The practitioner had received instructions from a lender which he felt exceeded the limitations in the rule.

When he voiced his concerns, the lender suggested that the difficulty could be resolved if the parties were represented by different solicitors or partners within the practitioner's firm.

The lender said that the majority of solicitors on its panel were content to adopt that approach.

However, the regulatory position is that the lender's suggestion will not deal with the dilemma arising from the lender's instructions falling outside the rule.

Practice rule 6(3) prohibits a solicitor acting for both lender and borrower if the lender's instructions extend beyond the limitations in the rule.

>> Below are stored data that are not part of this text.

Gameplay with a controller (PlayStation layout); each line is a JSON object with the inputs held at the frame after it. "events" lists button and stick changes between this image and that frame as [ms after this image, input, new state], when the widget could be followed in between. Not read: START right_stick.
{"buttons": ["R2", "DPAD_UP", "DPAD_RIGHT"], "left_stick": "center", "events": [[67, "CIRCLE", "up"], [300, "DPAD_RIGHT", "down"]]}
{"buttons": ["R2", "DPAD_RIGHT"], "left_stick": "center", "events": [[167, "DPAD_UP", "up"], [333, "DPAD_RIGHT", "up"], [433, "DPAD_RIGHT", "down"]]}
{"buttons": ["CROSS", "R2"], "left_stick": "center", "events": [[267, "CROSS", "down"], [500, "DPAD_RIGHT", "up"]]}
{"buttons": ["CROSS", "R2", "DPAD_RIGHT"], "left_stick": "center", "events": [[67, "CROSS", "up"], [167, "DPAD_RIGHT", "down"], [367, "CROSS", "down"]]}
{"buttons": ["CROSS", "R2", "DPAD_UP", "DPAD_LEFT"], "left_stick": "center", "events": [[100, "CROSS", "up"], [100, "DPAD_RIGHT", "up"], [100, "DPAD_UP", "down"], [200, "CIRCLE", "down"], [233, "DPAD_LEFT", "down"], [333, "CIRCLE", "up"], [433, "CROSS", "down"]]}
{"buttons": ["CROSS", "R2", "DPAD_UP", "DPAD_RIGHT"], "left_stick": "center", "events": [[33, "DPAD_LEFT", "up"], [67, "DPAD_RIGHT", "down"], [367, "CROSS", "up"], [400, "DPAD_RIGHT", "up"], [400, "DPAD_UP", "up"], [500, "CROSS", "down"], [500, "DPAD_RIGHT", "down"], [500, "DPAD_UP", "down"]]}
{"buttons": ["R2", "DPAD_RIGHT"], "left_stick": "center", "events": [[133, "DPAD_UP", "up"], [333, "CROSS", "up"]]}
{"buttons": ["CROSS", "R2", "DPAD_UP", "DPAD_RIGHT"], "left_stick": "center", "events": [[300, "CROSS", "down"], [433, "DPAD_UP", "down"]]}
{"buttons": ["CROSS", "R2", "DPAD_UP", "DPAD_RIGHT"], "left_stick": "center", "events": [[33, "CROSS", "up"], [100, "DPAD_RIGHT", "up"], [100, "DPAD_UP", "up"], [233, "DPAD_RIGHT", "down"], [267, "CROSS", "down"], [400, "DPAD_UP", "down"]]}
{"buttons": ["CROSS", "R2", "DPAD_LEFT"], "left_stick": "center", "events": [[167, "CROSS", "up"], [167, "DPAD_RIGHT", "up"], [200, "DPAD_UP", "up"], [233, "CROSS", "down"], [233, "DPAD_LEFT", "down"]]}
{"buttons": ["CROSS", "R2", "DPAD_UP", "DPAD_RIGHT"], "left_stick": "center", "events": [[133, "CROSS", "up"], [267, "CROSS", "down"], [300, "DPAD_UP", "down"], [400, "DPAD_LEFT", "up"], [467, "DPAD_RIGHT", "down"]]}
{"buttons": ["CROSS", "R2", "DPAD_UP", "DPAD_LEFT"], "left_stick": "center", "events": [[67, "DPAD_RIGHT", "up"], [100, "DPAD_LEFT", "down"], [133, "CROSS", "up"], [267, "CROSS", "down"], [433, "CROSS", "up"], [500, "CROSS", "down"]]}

The definition of 'solicitor' includes the solicitor's practice and also any associated practice, (see note (i) to rule 6(1)).

Consequently, it is not possible to avoid a breach of rule 6(3) by appointing different solicitors within the firm to deal with the mortgage for the borrower and lender.

Regarding the indemnity position, if the lender can establish that the solicitor has incurred a civil liability arising from private legal practice in connection with the firm's practice, then the firm's qualifying insurer will be required to provide indemnity, notwithstanding the professional conduct position.

The insurer can only avoid cover if the claim falls within one of the permitted exclusions set out in clause 6 of the minimum terms and conditions, which form appendix 1 of the Solicitors' Indemnity Insurance Rules.